Si riparte domenica 27 al pomeriggio con il concerto “Sorry, riso” di Felicita Brusoni e Marco Lenzi, una performance per voce e dj stanco, un incontro sui generis tra una versatile cantante e un dj in residence presso se stesso. Ritorna l’appuntamento con “Fotografa il sorriso” di Tania Natali e si torna a discutere con la conferenza “L’egalità di confine” assieme a Marco Antonelli, referente di Libera La Spezia e L’Egalitè, associazione di promozione sociale di Sarzana impegnata nelle scuole, nell’educazione alla legalità e alla cittadinanza attiva e nel progetto di riutilizzo sociale del bene confiscato in via Landinelli 42, il Quarto Piano, un appartamento nel centro storico di Sarzana. Esistono le mafie al nord? Quando sono arrivate? Come hanno fatto e di cosa si occupano? Si tenterà di dare una risposta a ciascuna domanda presentando anche il libro “Il confine” di Marco Antonelli.

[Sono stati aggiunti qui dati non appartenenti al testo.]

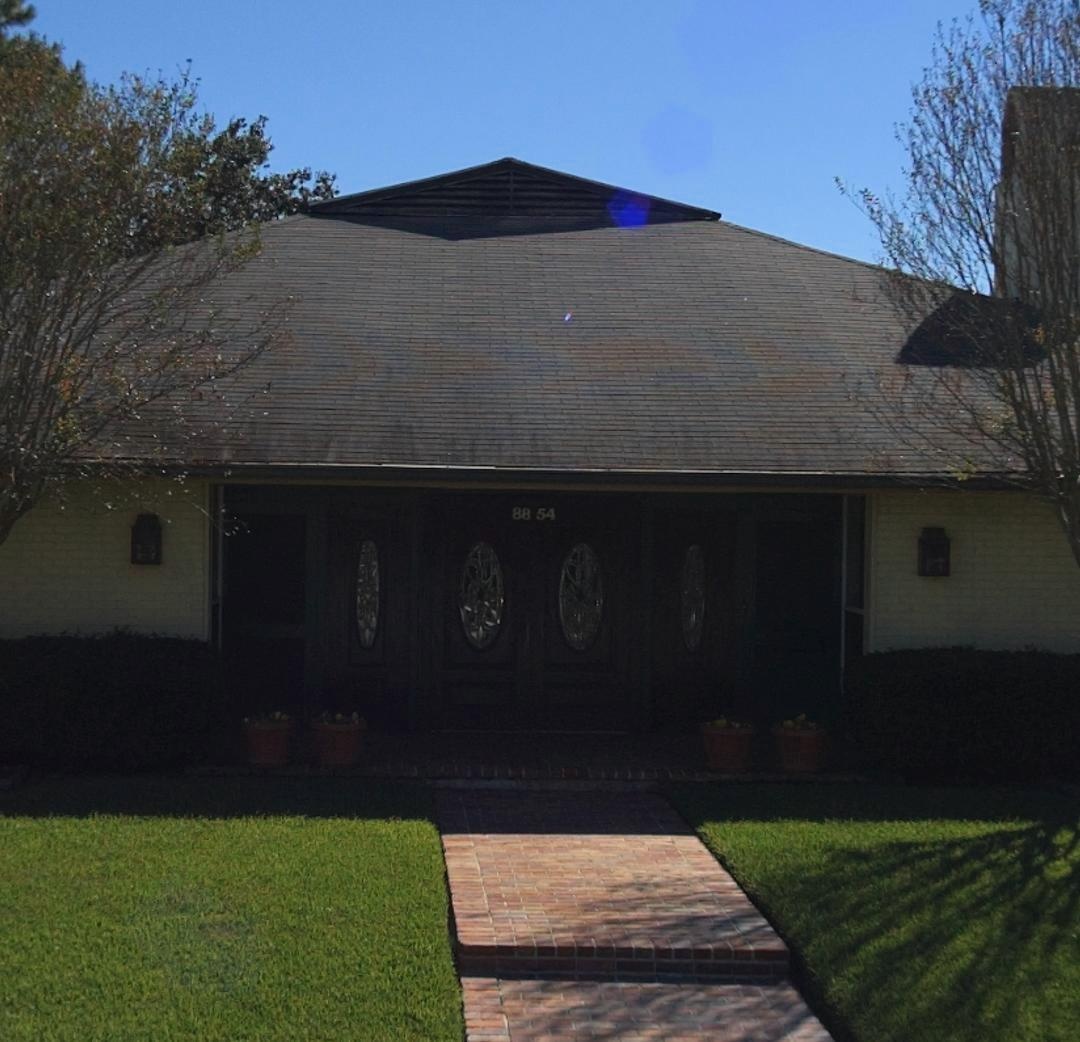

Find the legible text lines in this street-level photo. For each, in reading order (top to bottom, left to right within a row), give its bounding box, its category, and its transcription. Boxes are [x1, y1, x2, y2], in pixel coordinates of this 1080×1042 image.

[510, 505, 559, 522] StreetNumber: 8854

Alla sera doppio appuntamento conclusivo con due diversi spettacoli che non lesineranno sorrisi. Si parte con “Ho ereditato il sorriso da mia nonna?” con Sebastian Guelfi che ha avuto una bella carriera nel ramo dell’informatica e nel tempo libero si dedica ad attività che lo facciano sorridere. Si continua e si conclude con “Troppe Arie” del Trio Trioche, un concerto di musica classica suonato da una zia, suo nipote e la badante. Le arie d’opera più famose verranno interpretate in modo bizzarro e divertente, accompagnate da pianoforte, flauto a mille altri oggetti.

Saranno tre giornate importanti e bellissime, interessanti e ovviamente improntate a far ritornare il sorriso sui volti di tutti gli spettatori. Inizia il conto alla rovescia, noi vi proponiamo il programma integrale e vi aspettiamo all’appuntamento!